◆ AIM OF THE EXERCISE
Can you extract, word for word, the part of the thread on decimals versus rationals starting with "The basic arithmetic" and going on through "as ‘digits’ (ducentiquinquagintiquinquesexa-its?)."?

◆ TEXT SHOWN
··········

Why are arbitrary-precision decimals used over rational numbers in practice?

The basic arithmetic a computer chip can do only works on numbers(integers or floating point) of a fixed size.

There are many algorithms that could be extended to work on numbers of arbitrary size (and some require them). Therefore, a way to store and perform arithmetic with arbitrary-size numbers is good to have.

For arbitrary-size integers, the approach usually is to take a list of bytes (which each can store a value in the 0-255 range) and have the final ‘big number’ (often shorted as bignum) then be base-256, by using each of these bytes as ‘digits’ (ducentiquinquagintiquinquesexa-its?).

For any non-integer arbitrary-sized real number, there exist two different ways of representation:

  • decimals, which consist of an arbitrary-size ‘big number’ mantissa and exponent. The number is represented by sign(+1 or -1) * mantissa * pow(base, exponent) (where base is usually 2 or sometimes 10)
  • rationals, which have an arbitrary size ‘big number’ numerator and denominator. The number is represented by numerator / denominator

In practice, I’ve found many more languages and libraries to use/support decimal data types than rational data types. An example of this are (SQL) data stores, which have a native DECIMAL data type but not a rational one.

Why is this the case? Why are decimal data types preferred over rational ones?


A quibble

Arbitrary-precision decimals are actually fairly rare. E.g. although you mention SQL in the question, the SQL standard doesn’t require implementations to support arbitrary precision. E.g. MS SQL Server only supports up to 38 digits of precision. Other libraries could more accurately be described as supporting variable precision rather than arbitrary precision: e.g. Java’s BigDecimal operates within a MathContext which defines the precision of the results of an operation. A true arbitrary-precision implementation wouldn’t require you to commit up front to the precision you will need in the future. (Yes, that means it must necessarily be lazy).

··········

◆ DATA ENTRIES
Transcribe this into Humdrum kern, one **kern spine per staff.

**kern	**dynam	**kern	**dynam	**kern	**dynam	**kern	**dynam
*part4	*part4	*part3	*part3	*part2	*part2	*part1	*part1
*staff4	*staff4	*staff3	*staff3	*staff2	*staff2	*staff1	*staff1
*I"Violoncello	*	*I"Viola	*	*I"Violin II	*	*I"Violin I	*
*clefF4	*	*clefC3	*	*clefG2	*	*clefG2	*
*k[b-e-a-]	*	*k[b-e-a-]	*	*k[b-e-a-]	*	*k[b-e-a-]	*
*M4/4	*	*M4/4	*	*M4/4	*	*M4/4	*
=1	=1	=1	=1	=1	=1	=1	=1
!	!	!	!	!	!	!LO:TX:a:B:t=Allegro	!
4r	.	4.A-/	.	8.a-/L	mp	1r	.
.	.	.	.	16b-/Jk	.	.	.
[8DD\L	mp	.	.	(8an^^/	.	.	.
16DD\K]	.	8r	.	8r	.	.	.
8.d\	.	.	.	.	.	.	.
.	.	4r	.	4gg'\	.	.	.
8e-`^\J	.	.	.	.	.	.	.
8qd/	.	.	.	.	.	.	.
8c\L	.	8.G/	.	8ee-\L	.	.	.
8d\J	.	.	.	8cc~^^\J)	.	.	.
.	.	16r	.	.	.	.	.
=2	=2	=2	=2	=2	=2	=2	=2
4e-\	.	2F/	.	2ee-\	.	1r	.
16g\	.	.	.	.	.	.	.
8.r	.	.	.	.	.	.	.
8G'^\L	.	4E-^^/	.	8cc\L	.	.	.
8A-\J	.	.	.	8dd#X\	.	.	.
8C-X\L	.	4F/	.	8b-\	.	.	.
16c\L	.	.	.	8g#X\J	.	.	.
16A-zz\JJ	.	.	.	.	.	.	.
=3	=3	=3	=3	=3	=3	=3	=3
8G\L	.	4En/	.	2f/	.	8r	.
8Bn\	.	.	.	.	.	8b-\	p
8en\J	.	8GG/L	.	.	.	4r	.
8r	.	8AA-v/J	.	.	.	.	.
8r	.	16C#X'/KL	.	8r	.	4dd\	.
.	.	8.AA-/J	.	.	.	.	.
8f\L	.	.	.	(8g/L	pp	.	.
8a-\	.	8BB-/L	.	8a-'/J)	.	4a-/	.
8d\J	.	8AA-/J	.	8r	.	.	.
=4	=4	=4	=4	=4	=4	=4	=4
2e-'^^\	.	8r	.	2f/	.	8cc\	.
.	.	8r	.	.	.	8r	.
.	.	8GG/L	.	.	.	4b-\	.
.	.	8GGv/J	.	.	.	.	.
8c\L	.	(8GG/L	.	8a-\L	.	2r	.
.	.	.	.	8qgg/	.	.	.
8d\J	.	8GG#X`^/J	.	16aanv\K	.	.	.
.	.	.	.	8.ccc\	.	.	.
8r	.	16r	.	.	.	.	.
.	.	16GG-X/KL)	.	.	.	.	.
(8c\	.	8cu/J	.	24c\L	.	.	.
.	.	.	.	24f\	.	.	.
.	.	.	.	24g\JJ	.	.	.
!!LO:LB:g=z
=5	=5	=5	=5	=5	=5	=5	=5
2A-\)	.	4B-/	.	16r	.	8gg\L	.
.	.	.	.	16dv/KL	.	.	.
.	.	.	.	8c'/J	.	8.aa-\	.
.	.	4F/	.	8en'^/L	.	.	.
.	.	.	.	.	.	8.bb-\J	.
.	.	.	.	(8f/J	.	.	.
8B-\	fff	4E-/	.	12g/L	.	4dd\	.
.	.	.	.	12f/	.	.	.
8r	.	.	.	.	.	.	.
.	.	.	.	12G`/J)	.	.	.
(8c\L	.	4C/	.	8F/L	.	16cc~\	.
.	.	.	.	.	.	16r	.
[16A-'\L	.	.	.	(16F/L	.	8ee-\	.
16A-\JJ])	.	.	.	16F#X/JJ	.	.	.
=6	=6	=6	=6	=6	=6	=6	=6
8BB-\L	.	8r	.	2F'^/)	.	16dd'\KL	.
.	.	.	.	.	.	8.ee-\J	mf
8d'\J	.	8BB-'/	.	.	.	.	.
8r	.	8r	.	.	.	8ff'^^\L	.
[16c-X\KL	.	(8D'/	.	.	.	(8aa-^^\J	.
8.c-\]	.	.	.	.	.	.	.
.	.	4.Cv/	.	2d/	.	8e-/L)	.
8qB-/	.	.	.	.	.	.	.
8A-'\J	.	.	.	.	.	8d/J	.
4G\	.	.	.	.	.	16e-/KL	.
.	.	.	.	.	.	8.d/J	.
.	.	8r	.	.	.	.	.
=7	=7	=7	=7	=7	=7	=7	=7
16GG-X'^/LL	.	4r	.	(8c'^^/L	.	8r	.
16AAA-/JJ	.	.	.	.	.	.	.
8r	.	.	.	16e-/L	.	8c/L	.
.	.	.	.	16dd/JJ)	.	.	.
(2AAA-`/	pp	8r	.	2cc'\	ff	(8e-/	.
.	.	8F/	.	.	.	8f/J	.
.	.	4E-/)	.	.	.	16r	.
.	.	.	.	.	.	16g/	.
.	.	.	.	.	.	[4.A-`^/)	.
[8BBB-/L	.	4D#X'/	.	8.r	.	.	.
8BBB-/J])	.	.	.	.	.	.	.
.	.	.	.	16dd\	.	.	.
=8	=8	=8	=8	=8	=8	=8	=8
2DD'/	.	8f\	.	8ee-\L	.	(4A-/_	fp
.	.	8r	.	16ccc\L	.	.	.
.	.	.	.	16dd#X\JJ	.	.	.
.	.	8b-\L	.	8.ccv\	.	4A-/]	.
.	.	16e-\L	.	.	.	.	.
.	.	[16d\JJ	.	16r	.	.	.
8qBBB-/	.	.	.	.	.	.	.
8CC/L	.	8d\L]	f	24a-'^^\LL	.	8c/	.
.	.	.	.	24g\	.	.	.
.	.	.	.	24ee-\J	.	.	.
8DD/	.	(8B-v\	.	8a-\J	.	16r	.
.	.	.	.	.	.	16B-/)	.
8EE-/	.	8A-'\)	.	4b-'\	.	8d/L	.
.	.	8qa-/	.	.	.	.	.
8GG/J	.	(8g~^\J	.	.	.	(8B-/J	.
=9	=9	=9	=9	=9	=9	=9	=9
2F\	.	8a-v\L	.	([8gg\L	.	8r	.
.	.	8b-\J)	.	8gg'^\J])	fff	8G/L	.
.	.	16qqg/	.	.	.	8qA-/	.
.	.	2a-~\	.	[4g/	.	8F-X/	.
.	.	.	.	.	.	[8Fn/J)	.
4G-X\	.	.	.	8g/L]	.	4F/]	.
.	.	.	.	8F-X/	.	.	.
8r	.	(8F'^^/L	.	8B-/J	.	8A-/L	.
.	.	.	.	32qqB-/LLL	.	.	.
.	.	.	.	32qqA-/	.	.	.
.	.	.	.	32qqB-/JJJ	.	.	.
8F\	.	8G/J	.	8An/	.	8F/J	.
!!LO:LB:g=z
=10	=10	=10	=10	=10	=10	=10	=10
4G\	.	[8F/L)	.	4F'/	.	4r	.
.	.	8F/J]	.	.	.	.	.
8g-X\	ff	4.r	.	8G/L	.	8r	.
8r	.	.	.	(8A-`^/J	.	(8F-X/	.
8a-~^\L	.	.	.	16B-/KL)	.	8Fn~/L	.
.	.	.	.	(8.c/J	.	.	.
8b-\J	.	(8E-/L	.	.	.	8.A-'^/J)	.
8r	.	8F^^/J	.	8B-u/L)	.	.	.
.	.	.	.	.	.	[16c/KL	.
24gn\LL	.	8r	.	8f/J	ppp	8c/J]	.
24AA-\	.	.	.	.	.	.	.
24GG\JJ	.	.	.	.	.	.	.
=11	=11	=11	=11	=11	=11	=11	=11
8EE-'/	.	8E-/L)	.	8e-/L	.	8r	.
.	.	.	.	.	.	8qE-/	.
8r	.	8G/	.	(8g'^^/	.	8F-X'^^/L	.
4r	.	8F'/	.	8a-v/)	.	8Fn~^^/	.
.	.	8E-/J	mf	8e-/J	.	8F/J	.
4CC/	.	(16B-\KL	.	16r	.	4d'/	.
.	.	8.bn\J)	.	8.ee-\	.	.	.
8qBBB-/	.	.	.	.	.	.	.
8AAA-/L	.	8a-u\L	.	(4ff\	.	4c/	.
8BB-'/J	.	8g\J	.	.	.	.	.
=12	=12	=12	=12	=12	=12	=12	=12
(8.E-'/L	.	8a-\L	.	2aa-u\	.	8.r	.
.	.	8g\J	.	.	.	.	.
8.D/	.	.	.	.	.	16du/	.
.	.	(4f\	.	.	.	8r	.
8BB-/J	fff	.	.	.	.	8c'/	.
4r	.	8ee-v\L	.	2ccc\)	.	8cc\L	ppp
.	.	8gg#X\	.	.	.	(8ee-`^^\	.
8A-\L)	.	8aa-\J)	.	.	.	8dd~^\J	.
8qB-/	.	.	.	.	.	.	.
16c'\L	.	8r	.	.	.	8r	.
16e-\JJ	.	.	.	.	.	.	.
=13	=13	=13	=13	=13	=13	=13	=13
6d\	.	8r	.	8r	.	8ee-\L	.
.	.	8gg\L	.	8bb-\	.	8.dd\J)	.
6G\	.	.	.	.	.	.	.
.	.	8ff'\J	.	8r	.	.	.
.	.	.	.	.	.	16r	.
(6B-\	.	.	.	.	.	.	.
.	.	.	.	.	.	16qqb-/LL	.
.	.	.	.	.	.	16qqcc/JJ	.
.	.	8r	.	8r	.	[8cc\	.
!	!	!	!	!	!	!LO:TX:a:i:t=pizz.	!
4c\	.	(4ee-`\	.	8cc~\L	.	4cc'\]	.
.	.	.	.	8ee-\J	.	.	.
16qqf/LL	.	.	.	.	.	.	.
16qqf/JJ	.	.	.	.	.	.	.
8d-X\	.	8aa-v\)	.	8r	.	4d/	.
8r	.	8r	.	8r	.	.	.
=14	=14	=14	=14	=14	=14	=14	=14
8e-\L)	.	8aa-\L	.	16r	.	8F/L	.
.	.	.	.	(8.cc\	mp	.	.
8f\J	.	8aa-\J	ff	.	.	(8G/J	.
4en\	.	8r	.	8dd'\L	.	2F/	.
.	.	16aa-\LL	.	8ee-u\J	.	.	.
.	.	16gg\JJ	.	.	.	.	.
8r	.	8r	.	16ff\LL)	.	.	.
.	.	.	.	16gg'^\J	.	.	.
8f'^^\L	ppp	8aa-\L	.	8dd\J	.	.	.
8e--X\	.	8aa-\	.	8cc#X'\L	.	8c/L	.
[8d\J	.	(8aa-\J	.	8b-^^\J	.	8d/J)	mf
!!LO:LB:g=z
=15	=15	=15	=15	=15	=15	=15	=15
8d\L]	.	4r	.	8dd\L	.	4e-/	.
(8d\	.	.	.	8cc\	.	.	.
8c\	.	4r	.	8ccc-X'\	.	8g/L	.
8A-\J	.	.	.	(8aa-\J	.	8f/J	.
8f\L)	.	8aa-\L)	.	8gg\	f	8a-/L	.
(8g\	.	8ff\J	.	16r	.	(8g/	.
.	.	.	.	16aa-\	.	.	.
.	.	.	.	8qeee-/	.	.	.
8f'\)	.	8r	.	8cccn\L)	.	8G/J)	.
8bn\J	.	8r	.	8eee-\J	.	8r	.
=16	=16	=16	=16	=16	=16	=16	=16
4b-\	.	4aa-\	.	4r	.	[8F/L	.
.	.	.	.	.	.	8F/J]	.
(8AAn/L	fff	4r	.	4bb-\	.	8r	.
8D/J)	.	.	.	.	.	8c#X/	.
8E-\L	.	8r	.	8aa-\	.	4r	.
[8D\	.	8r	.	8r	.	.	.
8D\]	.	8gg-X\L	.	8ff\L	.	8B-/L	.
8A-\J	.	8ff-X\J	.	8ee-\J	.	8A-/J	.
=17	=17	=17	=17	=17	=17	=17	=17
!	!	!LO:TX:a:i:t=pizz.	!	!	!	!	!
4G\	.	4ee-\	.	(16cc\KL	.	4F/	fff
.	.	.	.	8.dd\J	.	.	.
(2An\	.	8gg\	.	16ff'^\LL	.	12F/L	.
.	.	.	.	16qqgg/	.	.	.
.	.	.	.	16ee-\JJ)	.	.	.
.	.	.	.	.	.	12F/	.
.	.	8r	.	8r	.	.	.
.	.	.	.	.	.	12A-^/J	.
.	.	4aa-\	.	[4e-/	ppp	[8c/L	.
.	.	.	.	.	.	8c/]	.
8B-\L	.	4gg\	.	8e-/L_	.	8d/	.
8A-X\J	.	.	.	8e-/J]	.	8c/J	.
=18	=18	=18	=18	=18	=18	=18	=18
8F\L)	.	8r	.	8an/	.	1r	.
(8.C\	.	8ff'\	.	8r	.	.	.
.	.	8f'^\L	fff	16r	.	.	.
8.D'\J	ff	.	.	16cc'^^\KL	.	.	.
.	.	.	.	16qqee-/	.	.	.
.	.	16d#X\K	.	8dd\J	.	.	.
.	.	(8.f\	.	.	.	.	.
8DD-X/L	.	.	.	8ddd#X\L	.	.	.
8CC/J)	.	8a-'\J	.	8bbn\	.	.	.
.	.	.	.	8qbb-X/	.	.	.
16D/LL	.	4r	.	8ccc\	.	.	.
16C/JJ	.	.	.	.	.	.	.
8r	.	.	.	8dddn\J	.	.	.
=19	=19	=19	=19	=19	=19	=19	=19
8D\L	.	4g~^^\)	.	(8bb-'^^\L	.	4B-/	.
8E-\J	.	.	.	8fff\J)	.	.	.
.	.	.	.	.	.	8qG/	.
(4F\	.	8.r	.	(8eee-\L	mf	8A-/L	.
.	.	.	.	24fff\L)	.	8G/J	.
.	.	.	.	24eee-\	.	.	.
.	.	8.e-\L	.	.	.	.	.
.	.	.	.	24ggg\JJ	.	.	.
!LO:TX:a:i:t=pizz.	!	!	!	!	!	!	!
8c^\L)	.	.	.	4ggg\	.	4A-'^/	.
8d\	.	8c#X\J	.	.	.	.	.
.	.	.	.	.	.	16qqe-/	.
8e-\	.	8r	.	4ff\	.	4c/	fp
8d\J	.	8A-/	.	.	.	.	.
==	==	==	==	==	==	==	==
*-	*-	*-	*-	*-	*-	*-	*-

··········

◆ TASK RESPONSE
The basic arithmetic a computer chip can do only works on numbers(integers or floating point) of a fixed size.

There are many algorithms that could be extended to work on numbers of arbitrary size (and some require them). Therefore, a way to store and perform arithmetic with arbitrary-size numbers is good to have.

For arbitrary-size integers, the approach usually is to take a list of bytes (which each can store a value in the 0-255 range) and have the final ‘big number’ (often shorted as bignum) then be base-256, by using each of these bytes as ‘digits’ (ducentiquinquagintiquinquesexa-its?).